Abriendo la puerta...

"Si no tenemos paz dentro de nosotros, de nada sirve buscarla fuera"

Francoise de la Rochefoucauld


lunes, 18 de julio de 2016

CONTRA LA AMARGURA



Hay cualidades que hay que cuidar  con esmero porque ellas nos librarán de la amargura.

Una de ellas es la concentración, la atención sostenida y la focalización correcta. Donde ponemos la atención ponemos la energía y ésta nos trae siempre una experiencia. Por ello, si nuestra atención está colocada en el sitio incorrecto ello nos llevará a perder energías o a malgastarlas y sin duda, nos impelerán a acciones o experiencias inadecuadas.

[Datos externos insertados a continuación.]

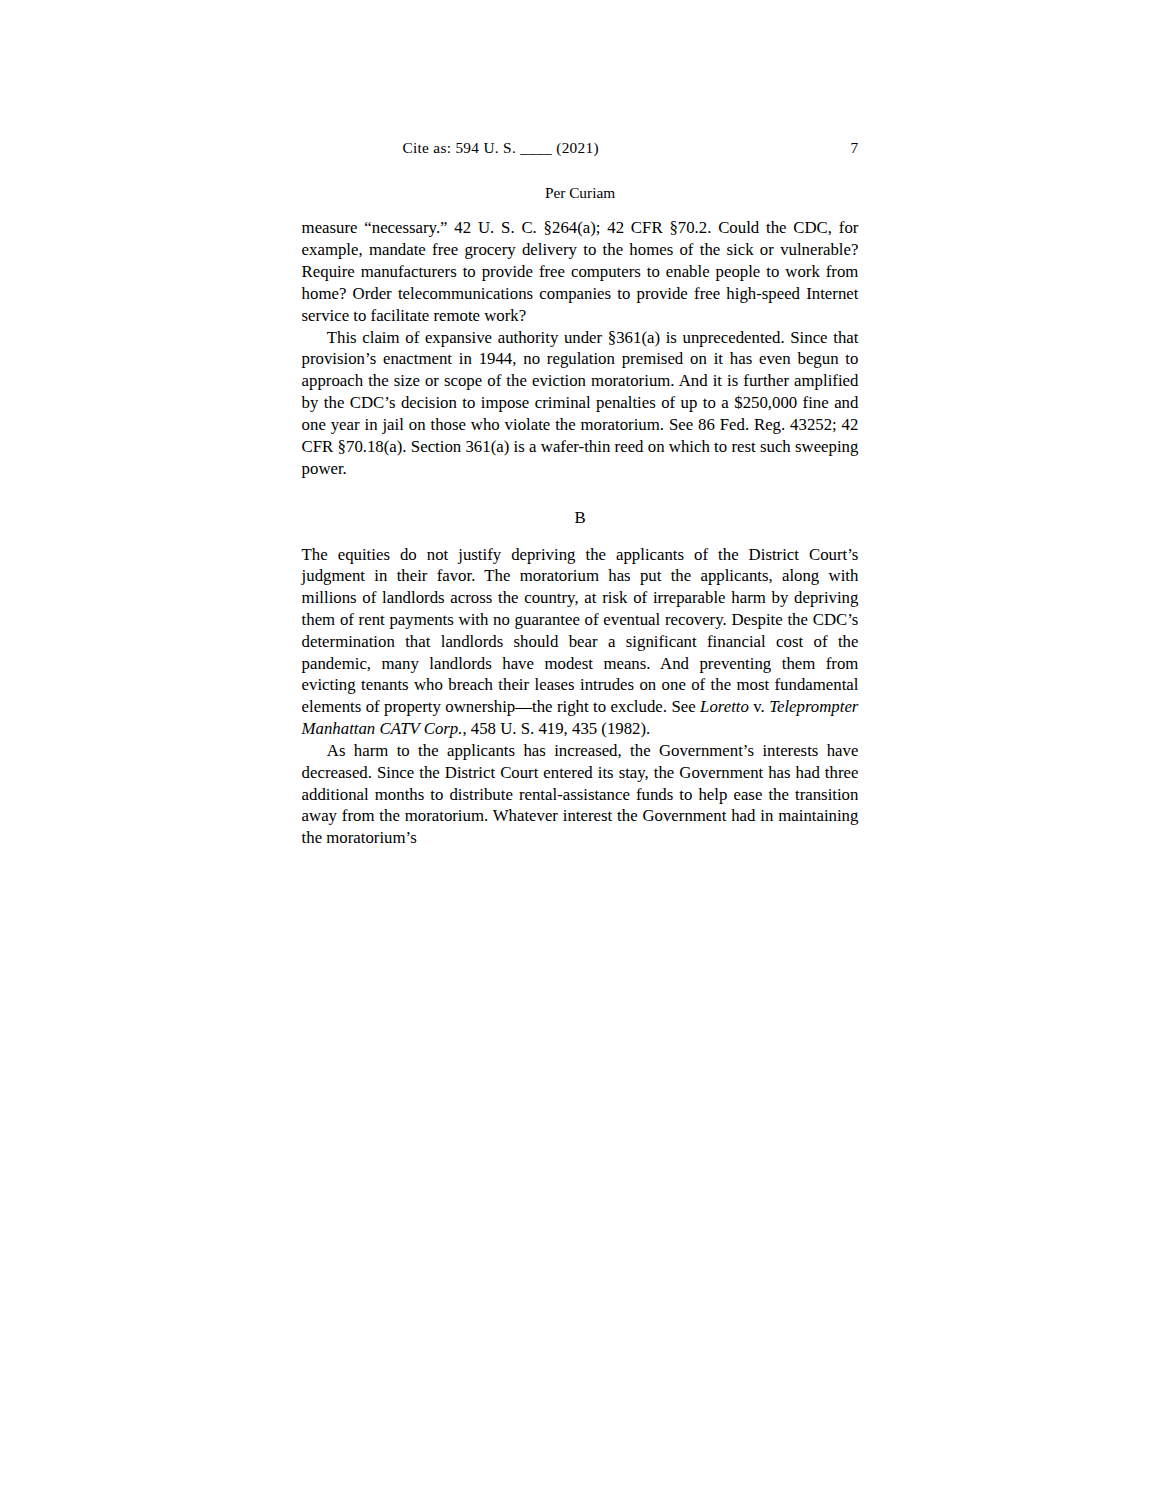Cite as: 594 U. S. ____ (2021) 7
Per Curiam
measure “necessary.” 42 U. S. C. §264(a); 42 CFR §70.2. Could the CDC, for example, mandate free grocery delivery to the homes of the sick or vulnerable? Require manufacturers to provide free computers to enable people to work from home? Order telecommunications companies to provide free high-speed Internet service to facilitate remote work?
This claim of expansive authority under §361(a) is unprecedented. Since that provision’s enactment in 1944, no regulation premised on it has even begun to approach the size or scope of the eviction moratorium. And it is further amplified by the CDC’s decision to impose criminal penalties of up to a $250,000 fine and one year in jail on those who violate the moratorium. See 86 Fed. Reg. 43252; 42 CFR §70.18(a). Section 361(a) is a wafer-thin reed on which to rest such sweeping power.
B
The equities do not justify depriving the applicants of the District Court’s judgment in their favor. The moratorium has put the applicants, along with millions of landlords across the country, at risk of irreparable harm by depriving them of rent payments with no guarantee of eventual recovery. Despite the CDC’s determination that landlords should bear a significant financial cost of the pandemic, many landlords have modest means. And preventing them from evicting tenants who breach their leases intrudes on one of the most fundamental elements of property ownership—the right to exclude. See Loretto v. Teleprompter Manhattan CATV Corp., 458 U. S. 419, 435 (1982).
As harm to the applicants has increased, the Government’s interests have decreased. Since the District Court entered its stay, the Government has had three additional months to distribute rental-assistance funds to help ease the transition away from the moratorium. Whatever interest the Government had in maintaining the moratorium’s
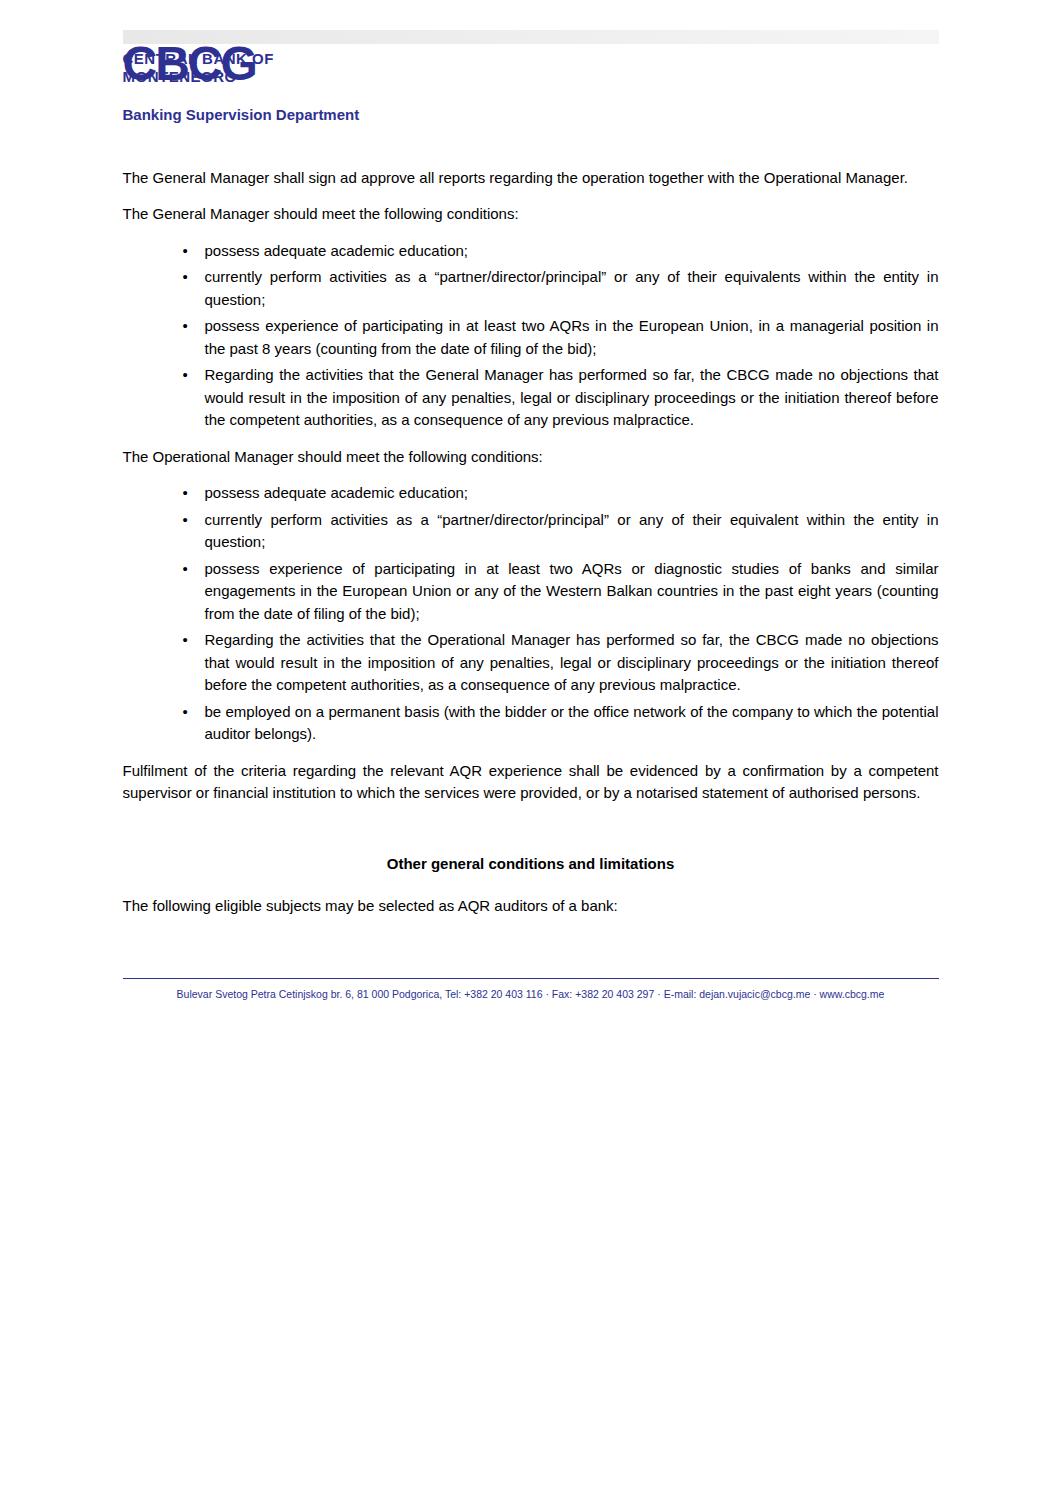CBCG
CENTRAL BANK OF
MONTENEGRO
Banking Supervision Department
The General Manager shall sign ad approve all reports regarding the operation together with the Operational Manager.
The General Manager should meet the following conditions:
possess adequate academic education;
currently perform activities as a “partner/director/principal” or any of their equivalents within the entity in question;
possess experience of participating in at least two AQRs in the European Union, in a managerial position in the past 8 years (counting from the date of filing of the bid);
Regarding the activities that the General Manager has performed so far, the CBCG made no objections that would result in the imposition of any penalties, legal or disciplinary proceedings or the initiation thereof before the competent authorities, as a consequence of any previous malpractice.
The Operational Manager should meet the following conditions:
possess adequate academic education;
currently perform activities as a “partner/director/principal” or any of their equivalent within the entity in question;
possess experience of participating in at least two AQRs or diagnostic studies of banks and similar engagements in the European Union or any of the Western Balkan countries in the past eight years (counting from the date of filing of the bid);
Regarding the activities that the Operational Manager has performed so far, the CBCG made no objections that would result in the imposition of any penalties, legal or disciplinary proceedings or the initiation thereof before the competent authorities, as a consequence of any previous malpractice.
be employed on a permanent basis (with the bidder or the office network of the company to which the potential auditor belongs).
Fulfilment of the criteria regarding the relevant AQR experience shall be evidenced by a confirmation by a competent supervisor or financial institution to which the services were provided, or by a notarised statement of authorised persons.
Other general conditions and limitations
The following eligible subjects may be selected as AQR auditors of a bank:
Bulevar Svetog Petra Cetinjskog br. 6, 81 000 Podgorica, Tel: +382 20 403 116 · Fax: +382 20 403 297 · E-mail: dejan.vujacic@cbcg.me · www.cbcg.me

Pero no todo está resuelto con la focalización de nuestra atención en el punto justo. Necesitamos piedad. Precisamos una disposición de ánimo que nos acerque al que sufre o al que va por un camino desviado. Estar cerca del error y tenderle una mano porque si todos logramos cultivar las mismas cualidades, en otro momento alguien tendrá piedad con nosotros y nos salvará de la amargura.

Veamos este texto: 

…”Un joven, preso de la amargura, acudió a un monasterio en Japón y le expuso a un anciano maestro:

—Querría alcanzar la iluminación, pero soy incapaz de soportar los años de retiro y meditación. ¿Existe un camino rápido para alguien como yo?
—¿Te has concentrado a fondo en algo durante tu vida? —preguntó el monje.
—Sólo en el ajedrez, pues mi familia es rica y nunca trabajé de verdad.

El maestro llamó entonces a otro monje. Trajeron un tablero de ajedrez y una espada afilada que brillaba al sol.

—Ahora vas a jugar una partida muy especial de ajedrez. Si pierdes, te cortaré la cabeza con esta espada; y si ganas se la cortaré a tu adversario.

Empezó la partida. El joven sentía las gotas de sudor recorrer su espalda, pues estaba jugando la partida de su vida. El tablero se convirtió en el mundo entero. Se identificó con él y formó parte de él. Empezó perdiendo, pero su adversario cometió un desliz. Aprovechó la ocasión para lanzar un fuerte ataque, que cambió su suerte. Entonces miró de reojo al monje. Vio su rostro inteligente y sincero, marcado por años de esfuerzo. Evocó su propia vida, ociosa y banal...

Y de repente se sintió tocado por la piedad. Así que cometió un error voluntario y luego otro... Iba a perder. Viéndolo, el maestro arrojó el tablero al suelo y las piezas se mezclaron.

—No hay vencedor ni vencido —dijo—, No caerá ninguna cabeza.

Se volvió hacia el joven y añadió:
—Dos cosas son necesarias: la concentración y la piedad. Hoy has aprendido las dos.”